The market capitalisation of the Nigerian Stock Exchange (NSE), which represents the market value of all listed companies, lost about N2 trillion in the first quarter of 2020.
Nigerian equities suffered high price volatility during the period under review. This happened as a result of the impact of the Coronavirus (COVID-19) pandemic, as well as the crash in global oil prices.
The Details: The Nigerian bourse’s market value dropped by N1.87 trillion to close the period under review at N11.1 trillion from N12.971 trillion. The Nigerian All-Share Index (ASI) also dropped by 20.73% to close Q1 2020 at 26,867.79 points.
Do note that the ASI is the overall market performance measure which monitors the general market movement of all listed equities on the NSE.
Performance by sectors: The NSE’s sectorial performances were also negative, as all indexes closed the period with a drop in value. The NSE Consumer Goods Index plunged the most by 44.84% while the NSE Banking Index followed with a decline of 30.64%. Also, the NSE 30 index lost 23.03% in value.
Meanwhile, Nigeria’s most importantcommodity (i.e., crude oil), registered its worst quarterly performance in the first 3 months of the year. This is due to the COVID-19 pandemic which has continued to weaken global oil demand.
Records show that Brent Crude plunged more than 65% during the first three months of 2020, registering its worst-ever quarter. Brent Crude also recorded its worst-ever monthly performance in March, falling over 54%.

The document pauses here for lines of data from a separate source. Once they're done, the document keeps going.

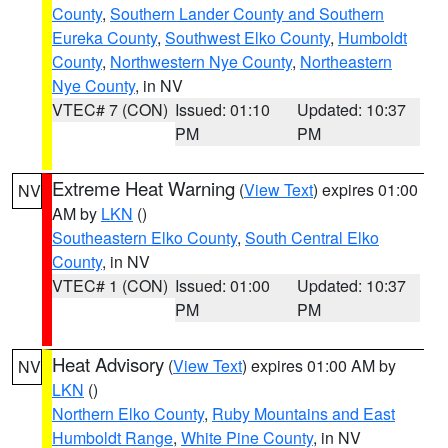
County
,
Southern Lander County and Southern
Eureka County
,
Southwest Elko County
,
Humboldt
County
,
Northwestern Nye County
,
Northeastern
Nye County
, in NV
VTEC# 7 (CON)
Issued: 01:10
Updated: 10:37
PM
PM
Extreme Heat Warning
(
View Text
) expires 01:00
NV
AM by
LKN
()
Southeastern Elko County
,
South Central Elko
County
, in NV
VTEC# 1 (CON)
Issued: 01:00
Updated: 10:37
PM
PM
Heat Advisory
(
View Text
) expires 01:00 AM by
NV
LKN
()
Northern Elko County
,
Ruby Mountains and East
Humboldt Range
,
White Pine County
, in NV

Furthermore, WTI Crude fell more than 66% in the first quarter of 2020, recording its worst-ever quarterly performance since its inception in 1983. WTI futures also plunged over 54% last month, registering its worst-ever monthly performanc
Finally, the ongoing capital outflow from emerging and frontier markets like Nigeria has been attributed to the imminent global recession. This is according to the benchmark indexes of many global stocks markets show.
In the meantime, the market outlook remains unstable during this lockdown period and beyond, due to the notably high volatility in developed and developing markets. The seeming positive sentiment on quarter-end window dressing and the bouquet of stimulus packages have so far been unable to support the market.